The characterization of liquid hydrogen (LH2) releases has been identified as an international research priority to facilitate the safe use of hydrogen as an energy carrier. Empirical field measurements such as those afforded by Hydrogen Wide Area Monitoring can elucidate the behavior of LH2 releases, which can then be used to support and validate dispersion models. Hydrogen Wide Area Monitoring can be defined as the quantitative three-dimensional spatial and temporal profiling of planned or unintentional hydrogen releases. The NREL Sensor Laboratory developed a Hydrogen Wide Area Monitor (HyWAM) based upon a distributed array of hydrogen sensors. The NREL Sensor Laboratory and the Health and Safety Executive (HSE) formally committed to collaborate on profiling GH2 and LH2 releases, which allowed for the integration of the NREL HyWAM into the HSE LH2 release behavior investigation supported by the FCH JU Prenormative Research for the Safe Use of Liquid Hydrogen (PRESLHY) program. A HyWAM system was deployed consisting of 32 hydrogen measurement points and co-located temperature sensors distributed downstream of the LH2 release apparatus developed by HSE. In addition, the HyWAM deployment was supported by proximal wind and weather monitors. In a separate presentation at this conference, “HSE Experimental Summary for the Characterisation, Dispersion and Electrostatic Hazards of LH2 for the PRESLHY Project”, HSE researchers summarize the experimental apparatus and protocols utilized in the HSE LH2 releases that were performed under the auspices of PRESLHY. As a supplement to the HSE presentation, this presentation will focus on the spatial and temporal behavior LH2 releases as measured by the NREL HyWAM. Correlations to ambient conditions, such as wind speed and direction, plume temperature and hydrogen concentrations will be discussed in addition to the design and performance of the NREL HyWAM, and its potential for improving hydrogen facility safety.

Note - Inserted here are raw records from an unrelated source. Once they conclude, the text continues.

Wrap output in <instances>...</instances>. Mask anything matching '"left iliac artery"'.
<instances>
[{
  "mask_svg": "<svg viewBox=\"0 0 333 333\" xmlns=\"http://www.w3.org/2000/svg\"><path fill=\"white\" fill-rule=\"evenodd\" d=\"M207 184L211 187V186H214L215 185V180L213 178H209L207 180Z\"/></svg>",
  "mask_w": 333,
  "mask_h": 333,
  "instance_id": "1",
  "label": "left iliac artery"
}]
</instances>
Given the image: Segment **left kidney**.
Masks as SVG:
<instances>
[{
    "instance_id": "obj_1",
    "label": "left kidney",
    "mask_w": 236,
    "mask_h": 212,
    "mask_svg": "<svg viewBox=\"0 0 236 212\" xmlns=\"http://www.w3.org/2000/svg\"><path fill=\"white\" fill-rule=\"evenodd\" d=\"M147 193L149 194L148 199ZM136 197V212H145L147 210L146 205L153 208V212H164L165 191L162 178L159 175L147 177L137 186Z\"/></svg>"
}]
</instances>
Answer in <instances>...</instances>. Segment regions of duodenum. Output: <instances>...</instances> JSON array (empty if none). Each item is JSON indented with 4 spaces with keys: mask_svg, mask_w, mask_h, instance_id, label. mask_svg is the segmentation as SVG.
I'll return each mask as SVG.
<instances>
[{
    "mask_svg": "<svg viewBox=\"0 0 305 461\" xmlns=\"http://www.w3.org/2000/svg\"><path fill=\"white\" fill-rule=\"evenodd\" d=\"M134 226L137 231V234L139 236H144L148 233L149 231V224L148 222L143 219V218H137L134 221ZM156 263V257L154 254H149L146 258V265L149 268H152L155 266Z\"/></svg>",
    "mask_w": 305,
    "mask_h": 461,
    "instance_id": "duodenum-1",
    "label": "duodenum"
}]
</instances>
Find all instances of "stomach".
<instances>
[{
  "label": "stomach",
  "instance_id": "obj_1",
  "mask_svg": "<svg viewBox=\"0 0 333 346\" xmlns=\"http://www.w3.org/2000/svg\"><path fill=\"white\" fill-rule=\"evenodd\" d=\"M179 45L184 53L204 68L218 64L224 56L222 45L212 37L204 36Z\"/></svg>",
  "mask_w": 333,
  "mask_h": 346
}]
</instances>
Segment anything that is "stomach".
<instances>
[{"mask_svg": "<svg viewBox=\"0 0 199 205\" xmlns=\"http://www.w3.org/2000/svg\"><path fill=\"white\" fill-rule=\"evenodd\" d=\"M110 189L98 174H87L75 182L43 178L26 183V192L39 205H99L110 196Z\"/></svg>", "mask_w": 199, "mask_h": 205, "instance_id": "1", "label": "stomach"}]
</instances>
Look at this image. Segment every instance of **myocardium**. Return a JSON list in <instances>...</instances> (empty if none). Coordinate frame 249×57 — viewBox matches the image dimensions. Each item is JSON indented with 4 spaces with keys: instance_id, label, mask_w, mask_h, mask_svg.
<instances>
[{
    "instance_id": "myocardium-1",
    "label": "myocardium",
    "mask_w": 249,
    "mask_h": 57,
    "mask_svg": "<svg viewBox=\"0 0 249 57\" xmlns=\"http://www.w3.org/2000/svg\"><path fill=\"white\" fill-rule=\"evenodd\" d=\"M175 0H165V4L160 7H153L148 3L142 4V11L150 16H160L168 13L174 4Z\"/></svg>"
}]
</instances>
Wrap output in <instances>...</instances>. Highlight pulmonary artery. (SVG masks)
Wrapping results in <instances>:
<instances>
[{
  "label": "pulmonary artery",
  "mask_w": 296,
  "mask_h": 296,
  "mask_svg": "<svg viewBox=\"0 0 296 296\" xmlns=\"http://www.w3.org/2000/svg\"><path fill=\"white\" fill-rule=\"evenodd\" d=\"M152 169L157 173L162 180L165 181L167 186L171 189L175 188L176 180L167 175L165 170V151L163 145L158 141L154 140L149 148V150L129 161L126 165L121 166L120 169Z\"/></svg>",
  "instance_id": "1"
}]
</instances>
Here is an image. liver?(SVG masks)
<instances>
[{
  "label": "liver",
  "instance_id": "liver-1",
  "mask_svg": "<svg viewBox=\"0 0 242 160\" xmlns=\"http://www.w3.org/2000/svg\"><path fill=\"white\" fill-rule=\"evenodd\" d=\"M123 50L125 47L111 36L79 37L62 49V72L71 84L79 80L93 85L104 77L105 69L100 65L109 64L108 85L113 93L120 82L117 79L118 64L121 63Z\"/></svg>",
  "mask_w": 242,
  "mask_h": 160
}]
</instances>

Funding source: The HSE PRESLHY project received funding from the Fuel Cells and Hydrogen 2 Joint Undertaking under the European Union’s Horizon 2020 research and innovation programme under grant agreement No 779613. The contents of this paper, including any opinions and/or conclusions expressed, are those of the authors alone and do not necessarily reflect HSE policy.